* _Problem details_: Would you return exactly the lines below from the line with "Line | Comment |" through the line with "are required. |", both included, and nothing else, leaving out the pictures?

* _Material for this exercise_:
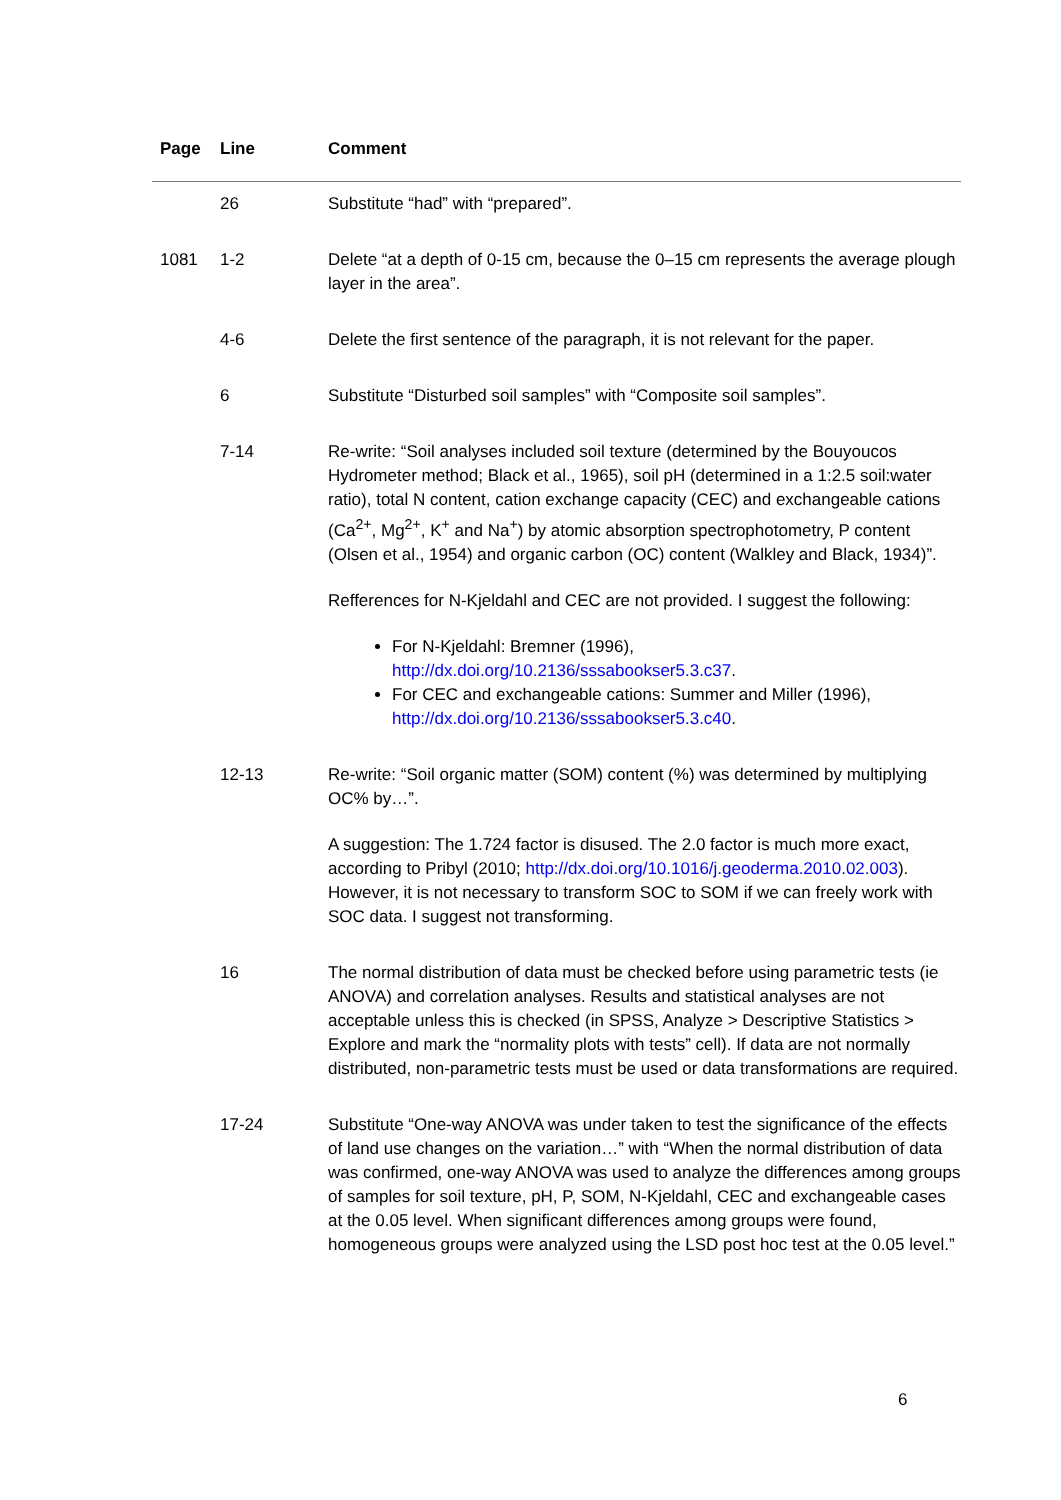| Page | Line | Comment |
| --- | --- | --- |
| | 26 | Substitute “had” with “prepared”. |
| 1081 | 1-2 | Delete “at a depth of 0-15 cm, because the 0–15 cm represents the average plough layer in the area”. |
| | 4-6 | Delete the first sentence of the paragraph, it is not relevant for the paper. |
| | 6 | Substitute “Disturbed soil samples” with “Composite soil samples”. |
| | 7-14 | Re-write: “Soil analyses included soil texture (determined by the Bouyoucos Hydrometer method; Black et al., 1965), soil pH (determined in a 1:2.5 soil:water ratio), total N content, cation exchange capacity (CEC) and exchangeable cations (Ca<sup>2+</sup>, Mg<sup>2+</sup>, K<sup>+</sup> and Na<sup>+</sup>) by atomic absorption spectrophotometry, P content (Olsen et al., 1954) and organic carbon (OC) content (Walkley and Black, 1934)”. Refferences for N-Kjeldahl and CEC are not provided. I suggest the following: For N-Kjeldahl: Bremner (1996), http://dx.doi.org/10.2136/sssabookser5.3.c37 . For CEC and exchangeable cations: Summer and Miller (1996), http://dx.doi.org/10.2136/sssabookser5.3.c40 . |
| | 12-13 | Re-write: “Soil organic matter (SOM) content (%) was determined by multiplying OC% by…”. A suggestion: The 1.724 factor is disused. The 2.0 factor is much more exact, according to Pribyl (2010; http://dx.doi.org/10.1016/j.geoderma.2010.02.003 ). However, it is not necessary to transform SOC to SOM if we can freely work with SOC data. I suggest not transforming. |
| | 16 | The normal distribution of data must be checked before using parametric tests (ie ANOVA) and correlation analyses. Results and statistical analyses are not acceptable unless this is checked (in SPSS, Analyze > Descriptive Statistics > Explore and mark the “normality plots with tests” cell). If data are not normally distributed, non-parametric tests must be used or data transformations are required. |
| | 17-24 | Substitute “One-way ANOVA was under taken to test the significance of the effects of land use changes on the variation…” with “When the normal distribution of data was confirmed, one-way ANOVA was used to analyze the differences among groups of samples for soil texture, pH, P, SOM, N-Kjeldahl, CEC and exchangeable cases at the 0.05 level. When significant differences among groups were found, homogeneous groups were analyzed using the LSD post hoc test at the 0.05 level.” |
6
--
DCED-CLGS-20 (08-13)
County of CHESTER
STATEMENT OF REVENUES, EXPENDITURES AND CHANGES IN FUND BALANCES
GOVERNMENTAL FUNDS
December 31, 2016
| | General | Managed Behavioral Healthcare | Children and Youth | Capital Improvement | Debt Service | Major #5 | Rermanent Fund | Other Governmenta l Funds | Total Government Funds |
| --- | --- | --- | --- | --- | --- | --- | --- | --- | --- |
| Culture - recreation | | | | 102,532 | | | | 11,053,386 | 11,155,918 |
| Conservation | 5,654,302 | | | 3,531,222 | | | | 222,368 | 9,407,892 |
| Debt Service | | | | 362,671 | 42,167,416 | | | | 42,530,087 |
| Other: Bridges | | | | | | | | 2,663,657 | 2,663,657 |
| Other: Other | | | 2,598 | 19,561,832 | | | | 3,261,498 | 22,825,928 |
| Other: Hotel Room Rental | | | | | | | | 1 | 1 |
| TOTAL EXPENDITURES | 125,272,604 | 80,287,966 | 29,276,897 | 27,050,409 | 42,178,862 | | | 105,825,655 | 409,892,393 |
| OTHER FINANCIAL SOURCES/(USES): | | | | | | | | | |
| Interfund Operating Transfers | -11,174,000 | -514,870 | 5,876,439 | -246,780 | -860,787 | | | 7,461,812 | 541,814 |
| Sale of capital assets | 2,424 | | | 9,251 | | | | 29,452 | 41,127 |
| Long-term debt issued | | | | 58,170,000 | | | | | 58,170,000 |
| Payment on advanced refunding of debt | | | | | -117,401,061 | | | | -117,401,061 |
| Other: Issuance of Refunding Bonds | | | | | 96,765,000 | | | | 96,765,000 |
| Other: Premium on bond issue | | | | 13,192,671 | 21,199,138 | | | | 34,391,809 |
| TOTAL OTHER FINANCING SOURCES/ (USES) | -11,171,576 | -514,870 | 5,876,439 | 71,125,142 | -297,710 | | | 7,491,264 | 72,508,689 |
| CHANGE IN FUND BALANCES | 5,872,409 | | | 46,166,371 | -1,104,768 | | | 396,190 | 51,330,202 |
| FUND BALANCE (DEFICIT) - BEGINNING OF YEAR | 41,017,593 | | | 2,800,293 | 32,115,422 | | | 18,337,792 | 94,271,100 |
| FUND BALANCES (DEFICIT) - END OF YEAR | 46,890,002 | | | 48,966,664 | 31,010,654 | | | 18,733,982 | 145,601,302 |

* _Task response_:
| Page | Line | Comment |
| --- | --- | --- |
| | 26 | Substitute “had” with “prepared”. |
| 1081 | 1-2 | Delete “at a depth of 0-15 cm, because the 0–15 cm represents the average plough layer in the area”. |
| | 4-6 | Delete the first sentence of the paragraph, it is not relevant for the paper. |
| | 6 | Substitute “Disturbed soil samples” with “Composite soil samples”. |
| | 7-14 | Re-write: “Soil analyses included soil texture (determined by the Bouyoucos Hydrometer method; Black et al., 1965), soil pH (determined in a 1:2.5 soil:water ratio), total N content, cation exchange capacity (CEC) and exchangeable cations (Ca<sup>2+</sup>, Mg<sup>2+</sup>, K<sup>+</sup> and Na<sup>+</sup>) by atomic absorption spectrophotometry, P content (Olsen et al., 1954) and organic carbon (OC) content (Walkley and Black, 1934)”. Refferences for N-Kjeldahl and CEC are not provided. I suggest the following: For N-Kjeldahl: Bremner (1996), http://dx.doi.org/10.2136/sssabookser5.3.c37 . For CEC and exchangeable cations: Summer and Miller (1996), http://dx.doi.org/10.2136/sssabookser5.3.c40 . |
| | 12-13 | Re-write: “Soil organic matter (SOM) content (%) was determined by multiplying OC% by…”. A suggestion: The 1.724 factor is disused. The 2.0 factor is much more exact, according to Pribyl (2010; http://dx.doi.org/10.1016/j.geoderma.2010.02.003 ). However, it is not necessary to transform SOC to SOM if we can freely work with SOC data. I suggest not transforming. |
| | 16 | The normal distribution of data must be checked before using parametric tests (ie ANOVA) and correlation analyses. Results and statistical analyses are not acceptable unless this is checked (in SPSS, Analyze > Descriptive Statistics > Explore and mark the “normality plots with tests” cell). If data are not normally distributed, non-parametric tests must be used or data transformations are required. |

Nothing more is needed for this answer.